No que tange aos aspectos artísticos, Giardino, expoente italiano da vertente “linha clara”, mostra por que é considerado um dos mestres da nona arte. Exímio narrador, confere às páginas um ritmo envolvente, quase que transportando o leitor para dentro da revista. As sequências de ação são sofisticadas e frenéticas, sem abrir mão do realismo. Já com a dobradinha Altarriba/Kim a cerveja não desce tão redonda. A história é contada de maneira arrastada e muito comportada. Claro que esse também pode ter sido um artifício dos autores para representar as fases muitas vezes tediosas da vida de Altarriba pai, mas o resultado não é tão atraente, tornando-se – por vezes – enfadonho. Kim é um desenhista “quadradão”, cujo traço não está no time daqueles capazes de chamar a atenção dos leitores por muito tempo. Mas talvez o principal ponto negativo neste aspecto seja o fato de que, como sói acontecer com muitas obras (auto)biográficas, não há muito que se possa mencionar como intrinsicamente próprio dos quadrinhos enquanto expressão de arte. Ou seja, Altarriba filho poderia ter facilmente escolhido outra mídia, como a literatura, que o resultado final não seria radicalmente diferente. Ainda assim, o autor defende com unhas e dentes, no posfácio da edição, que somente a nona arte seria capaz de entregar o produto que ele havia imaginado.

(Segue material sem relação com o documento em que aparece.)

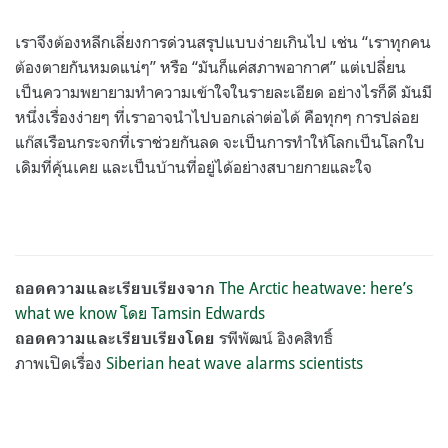
เราจึงต้องหลีกเลี่ยงการด่วนสรุปแบบง่ายเกินไป เช่น “เราทุกคน
ต้องตายกันหมดแน่ๆ” หรือ “มันก็แค่สภาพอากาศ” แต่เปลี่ยน
เป็นความพยายามทำความเข้าใจในรายละเอียด อย่างไรก็ดี มันมี
หนึ่งเรื่องง่ายๆ ที่เราอาจนำไปบอกเล่าต่อได้ คือทุกๆ การปล่อย
แก๊สเรือนกระจกที่เราช่วยกันลด จะเป็นการทำให้โลกเป็นโลกใบ
เดิมที่คุ้นเคย และเป็นบ้านที่อยู่ได้อย่างสบายกายและใจ
The Arctic heatwave: here’s
ถอดความและเรียบเรียงจาก
what we know โดย Tamsin Edwards
รพีพัฒน์ อิงคสิทธิ์
ถอดความและเรียบเรียงโดย
ภาพเปิดเรื่อง
Siberian heat wave alarms scientists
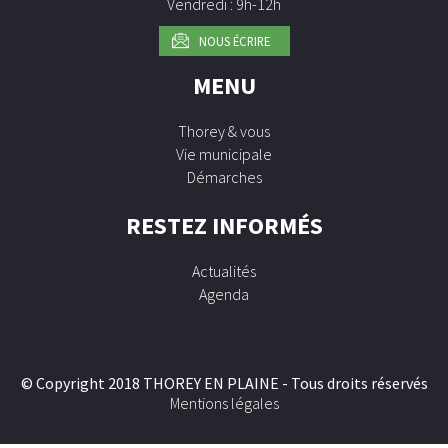
Vendredi : 9h-12h
NOUS ÉCRIRE
MENU
Thorey & vous
Vie municipale
Démarches
RESTEZ INFORMÉS
Actualités
Agenda
© Copyright 2018 THOREY EN PLAINE - Tous droits réservés
Mentions légales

Ambas obras dialogam bastante quando remetem à perda da inocência advinda do conflito. A lembrança da guerra sempre é traumática, deixando sequelas que dificilmente serão superadas por completo. Como escreve Giardino em seu posfácio, ambos os lados cometeram atrocidades num conflito que ficou marcado por ter sido o primeiro em que cidades foram bombardeadas e a população civil foi considerada como alvo militar válido. No lado dos mocinhos, simbolizados pelas Brigadas Internacionais e Centúria Francesa (formada por espanhóis oriundos da França) ainda que os ideais pelos quais lutassem fossem mais do que justos, fica a pergunta se o preço a pagar, materializado pelas consequências morais e éticas da guerra, não teria sido alto demais. Esse dilema fica evidenciado numa conversa entre Friedman, na época alistado nas Brigadas, e seu chefe e futuro amigo Treves, que mais tarde seria punido por se recusar a fuzilar um soldado condenado por covardia.

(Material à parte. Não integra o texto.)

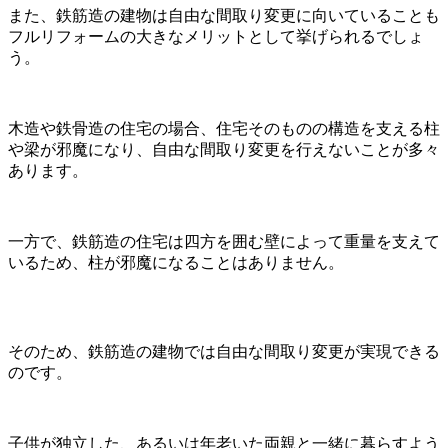
また、鉄筋造の建物は自由な間取り変更に向いていることも
フルリフォームの大きなメリットとして挙げられるでしょ
う。
木造や鉄骨造の住宅の場合、住宅そのものの構造を支える柱
や梁が邪魔になり、自由な間取り変更を行えないことが多々
あります。
一方で、鉄筋造の住宅は四方を囲む壁によって重量を支えて
いるため、柱が邪魔になることはありません。
そのため、鉄筋造の建物では自由な間取り変更が実現できる
のです。
子供が独立した、あるいは年老いた両親と一緒に暮らすよう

Major Guido Treves: “É a guerra que é cruel, Max. Por isso devemos acabar com ela o quanto antes. Ninguém é inocente, mas nossas razões são justas”

Max Fridman: “Com certeza. Mas às vezes acreditar estar certo não me parece suficiente para matar alguém”

Major Guido Treves: “Você está cansado. Deveria pedir licença”.

Depois de alguns anos, Fridman, durante a busca do amigo desaparecido, reflete: “Náusea de sangue. Era isso que eu tinha. Não importa quão justa seja uma causa, simplesmente cheguei à conclusão que não podia mais matar. Tenho a impressão, caro Guido, que, no final, você também chegou a essa conclusão.”

Para Altarriba pai, sua entrada na guerra foi o destino natural para um pobre-diabo que já não tinha mais nada a perder. Sua luta pela sobrevivência fez com que se aproximasse – paradoxalmente – de um estilo de vida associado à morte. Já para Max Fridman, o retorno às linhas de frente possuía mais um caráter de autorredenção, sendo a pretensa busca pelo amigo louvável iniciativa para uma jornada que se tornou tentativa de expurgar os próprios demônios.

Conflitos complexos como a Guerra Civil Espanhola sempre deixam mais perguntas que respostas. Vittorio Giardino e Antonio Altarriba deixam algumas delas no ar. Pode existir liberdade sem justiça e vice-versa? Existem guerras justas? É possível escapar de uma guerra?  Mas a maior – e mais inquietante – questão, que ainda teima em ecoar é: “Por quê?”